First off, of course the new owner will allow the new building to be moved, because it saves them the cost of demolishing it. 

Secondly, it opens the door to a dangerous trend, establishing the precedent of moving Frank Lloyd Wright buildings, which as most Wright fans know, were specifically designed for their original sites. This would make it an acceptable practice for developers who want to build on property where a Wright building sits, then get off the hook from being portrayed as the villain in the story, and provide cover when they want to buy and demolish the next historic building when the same opportunity occurs.

Thirdly, it doesn’t make economic sense. If the cost of buying a Frank Lloyd Wright building is commensurate with the costs associated with moving and rebuilding it on a site in a completely different part of the country, why not simply use the same money to buy the house, restore it, leave it where it belongs, put on the preservation easement, and check it off the list of buildings needing protection. This is why my wife and I bought the Pappas House and why the FLWRI is currently in negotiations for a second Wright home. This is our model for saving Wright buildings.

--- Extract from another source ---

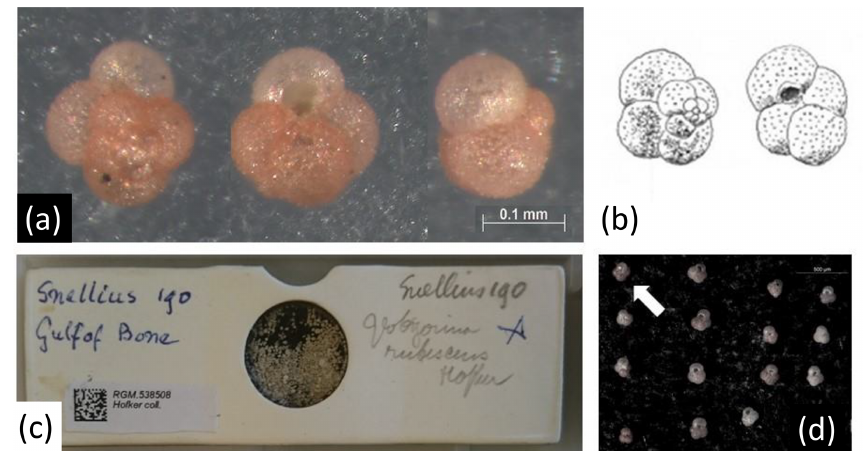
Figure 5. Lectotype (a) of Globoturborotalita rubescens (Hofker 1956) compared with original drawing (b) by Hofker (1956, his plate 35, figs. 18–19), selected from a slide marked originally by Hofker as containing “ Globigerina rubescens Hofker” and deposited at the Zoological Museum in Amsterdam, transferred in 2011 to the Naturalis Biodiversity Center, Leiden, the Netherlands, and registered as RGM 538508. The slide (c) contains a sieved residue from a sediment collected during the Snellius expedition (Snellius station 190) from the Gulf of Boni off Sulawesi, Indian Ocean, at 4 ◦ 43 (cid:48) S, 120 ◦ 22 (cid:48) E, 1407m water depth, taken on 15 February 1930 18.15–20.30 with an Ekman–Pratje sampler. The residue hosted 15 specimens of G. rubescens that were all extracted (d) , of which we here designate RGM 1333481 as the lectotype ( a ; white arrow in d ), and specimens RGM 1333482–1333495 as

When we hold a fundraising event at a private Frank Lloyd Wright home, we insist that the owner retain a portion of the proceeds in the form of a “rental fee”, which is a way that we can legally give the owner some immediate financial assistance. Also, upon request, we will have one of our staff architects visit the home site which is in need of restoration, which results in a comprehensive, itemized list of recommended repairs and a budget for those items. 

While it is not officially a defined “quid pro quo” arrangement, the understanding is that once restoration is completed, the preservation easement will be donated to our organization, and as previously noted, without cost to the owner

We feel that this financial and professional assistance is the extent to which we can legally support privately owned homes with nonprofit funding. However, we of course stand by to assist with ongoing guidance and counsel as they hire our professional partners who follow through on the actual restoration work. Of course, if the FLWRI acquires the house all of the restoration work will be completed using donated funds.

An up-to-date list of financial assistance given to Frank Lloyd Wright properties:

  • Oboler rebuilding fund (outstanding) 45,000.00
  • Banff Pavilion Project 40,000.00
  • Bazett/Frank House 3,306.85
  • Buehler House 2,000.00
  • Wilbur Pearce House 6,800.00
  • Haynes House 2,500.00
  • Pappas House 2,500.00
  • Seamour Shavin House 6,985.00
  • Friends of Cedar Rock 500.00
  • George Ablin House 225.00
  • Bott House 2,000.00
  • Grant House 4,400.00


We have made several monetary pledges in the past for Frank Lloyd Wright properties. Here is the status of those pledges. In addition to the above mentioned Oboler House rebuilding pledge (which is still outstanding), we committed 25,000.00 to the Pappas House Foundation towards the purchase of the house. That pledge became moot when my wife and I followed through and actually bought the house ourselves.

We also made a 200,000.00 commitment for the acquisition of the Spring House in Tallahassee, Florida, which was to be used as a matching grant for a like amount raised by the Spring House Institute. First off, the corresponding matching grant fell through, plus we found the owner impossible to work with. All I will say on the matter is that we refuse to help people that won’t help themselves.


While I personally believe that the preservation of buildings and the promotion of the arts are of extreme importance, and although it is my own interest to feel differently, I do not believe that government entities, especially those at the federal level, should be involved in these matters. It is the reason that the federal government is 158 zillion dollars in debt. We don’t hold the “non-profit mentality” of simply feeling entitled for our right to thrive by having our open hands permanently extended towards the government. Rather, we try and earn our keep, and believe that this process is best solved by the private sector in the form of individual donations, and the sponsorships of good corporate citizens. In other words, our organization has ethical standards which supersede our own interests.